**TASK MATERIAL**

= Beginning of Section =

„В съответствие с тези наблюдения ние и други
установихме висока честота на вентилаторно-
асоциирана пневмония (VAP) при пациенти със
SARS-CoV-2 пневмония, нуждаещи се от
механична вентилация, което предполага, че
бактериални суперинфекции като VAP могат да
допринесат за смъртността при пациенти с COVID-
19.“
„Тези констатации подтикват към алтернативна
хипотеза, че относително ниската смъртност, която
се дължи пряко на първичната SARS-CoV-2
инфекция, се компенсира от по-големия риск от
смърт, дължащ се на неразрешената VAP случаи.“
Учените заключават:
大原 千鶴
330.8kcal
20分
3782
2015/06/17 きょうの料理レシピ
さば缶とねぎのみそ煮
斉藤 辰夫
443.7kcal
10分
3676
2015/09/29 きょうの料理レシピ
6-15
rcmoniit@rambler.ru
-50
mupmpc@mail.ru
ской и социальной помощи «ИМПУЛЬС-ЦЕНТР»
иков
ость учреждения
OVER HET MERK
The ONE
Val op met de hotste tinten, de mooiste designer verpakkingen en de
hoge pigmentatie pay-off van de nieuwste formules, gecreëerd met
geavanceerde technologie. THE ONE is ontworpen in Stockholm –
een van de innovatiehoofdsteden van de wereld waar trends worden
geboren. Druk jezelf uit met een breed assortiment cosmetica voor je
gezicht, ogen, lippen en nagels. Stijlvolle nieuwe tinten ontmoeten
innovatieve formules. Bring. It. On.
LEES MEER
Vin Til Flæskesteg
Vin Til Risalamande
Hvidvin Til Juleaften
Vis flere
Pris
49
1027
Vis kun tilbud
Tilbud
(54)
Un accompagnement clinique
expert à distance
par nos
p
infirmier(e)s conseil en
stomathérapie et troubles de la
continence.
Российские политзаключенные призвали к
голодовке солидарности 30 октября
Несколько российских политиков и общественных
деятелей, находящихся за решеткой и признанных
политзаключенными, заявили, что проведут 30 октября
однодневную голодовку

= End of Section =

**ABOUT THIS TASK**
Every line above that holds the string "formules" should be copied into the answer.

**SOLVED PROBLEM**
hoge pigmentatie pay-off van de nieuwste formules, gecreëerd met
innovatieve formules. Bring. It. On.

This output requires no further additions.